If I say that X has probability p, what does that mean? What sort of thing is X, and what does the number p represent?
Philosophers have spilled a lot of ink on this question, with no clear answer emerging. Instead there are a handful of major schools of thought on the issue. Each school captures an important aspect of what we mean when we talk about probability, but none seems to provide a comprehensive account.
One possibility is the so-called classical interpretation. It is classical because it shows up in the earliest formal treatments of probability, for example in the work of Pascal. Laplace was probably the most famous adherent of this view. We imagine an exhaustive, finite list of all possible outcomes from a particular experimental set-up. In the absence of specific evidence to the contrary, we assign each of these elementary outcomes the same probability. The probability of an event is then defined as the number of “favorable outcomes” divided by the number of possible outcomes.
This interpretation is well-suited to simple examples drawn from gambling. The probability of rolling a perfect square with one roll of a fair die is 2/6 since there are six, equally likely, possible outcomes and only two of them are perfect squares. The probability of drawing a heart out of a well-shuffled deck of cards is 13/52, because each of the 52 cards is as likely as any other and 13 of them are hearts. This is the interpretation usually presented in elementary textbooks on probability.
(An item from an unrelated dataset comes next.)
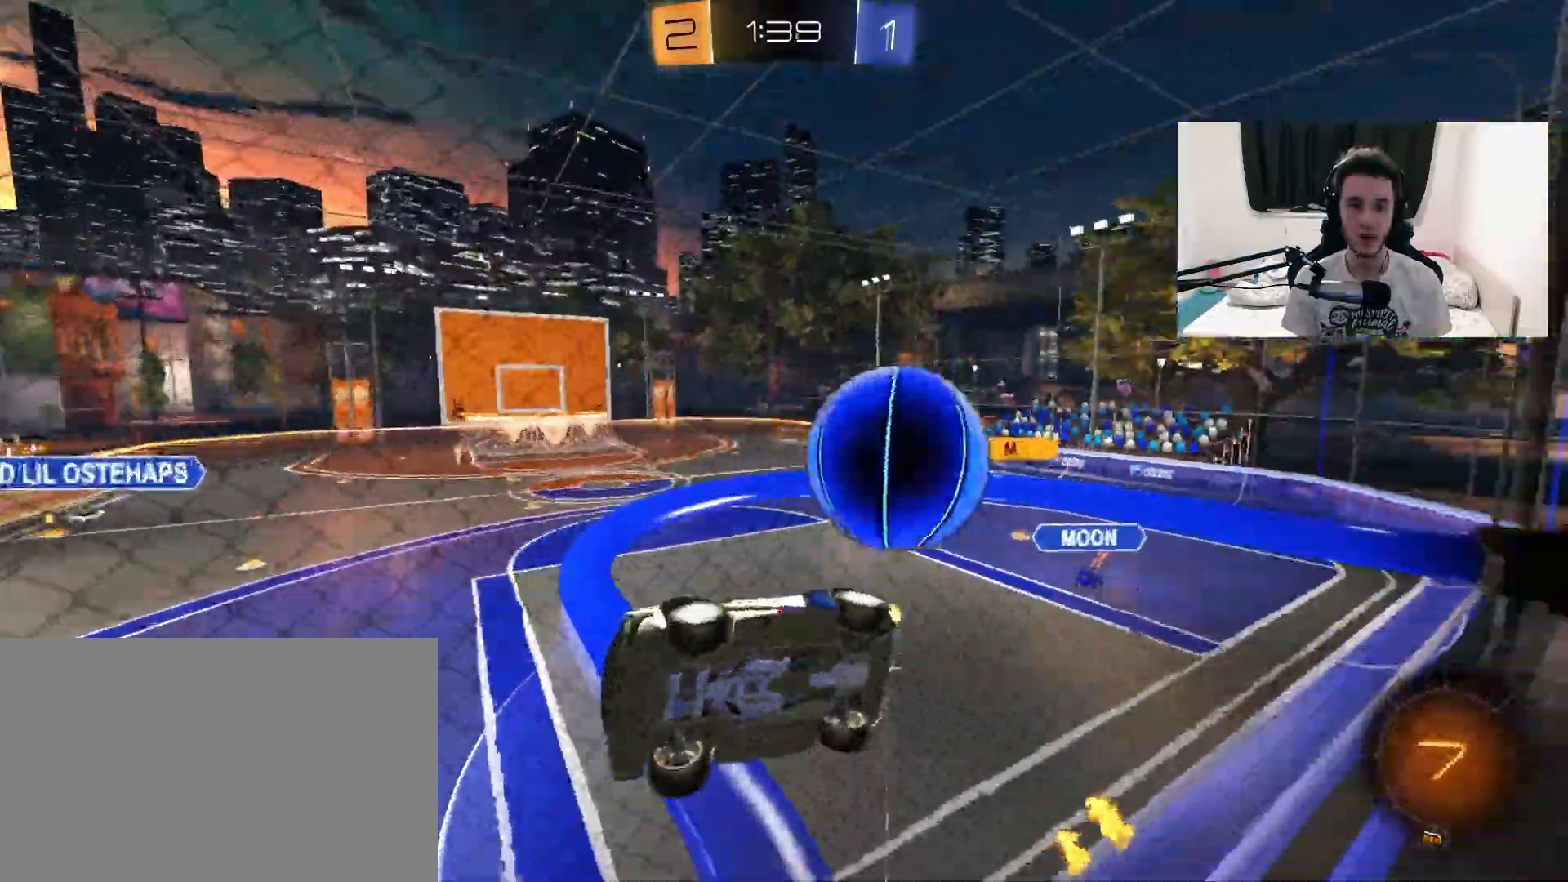
{"buttons": ["TRIANGLE", "R2"], "left_stick": "down-left", "right_stick": "center", "events": [[300, "left_stick", "center"], [400, "left_stick", "down-left"], [433, "TRIANGLE", "down"]]}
Thus, in this view X is an event in a well defined sample space and p then records an objectively measured ratio.
For these simple examples the classical interpretation works very well. Sadly, it is far too limited to serve as a general account of probability. As it stands it is evidently inappropriate for infinite sample spaces, for example. It also raises the question of how we know equally probable events when we see them. More complex situations are not so readily modelled in terms of finite lists of equally probable events.
An alternative is the frequentist interpretation. The basic insight here is that probabilities are things you measure from long series of trials of repeatable experiments. As with the classical interpretation, this is an objective view of probability. That is, probabilities exist out there, in the real world, and not just in the human mind.
The actual definition of probability in this interpretation will depend on the specific sort of frequentism you are discussing. In finite frequentism we assume that we have the results of a sequence of experimental trials in front of us. Then the probability of any particular outcome is the measured frequency of that outcome among all of the trials. A somewhat more complex version argues that probabilities should be seen as limiting frequencies obtained in an imagined infinite sequence of trials. Regardless, the law of large numbers is crucial here. Without trying to state it as a formal theorem, we can say that in essence it gives us reason to believe that measured frequencies will fluctuate less and less as the number of trials gets larger and larger.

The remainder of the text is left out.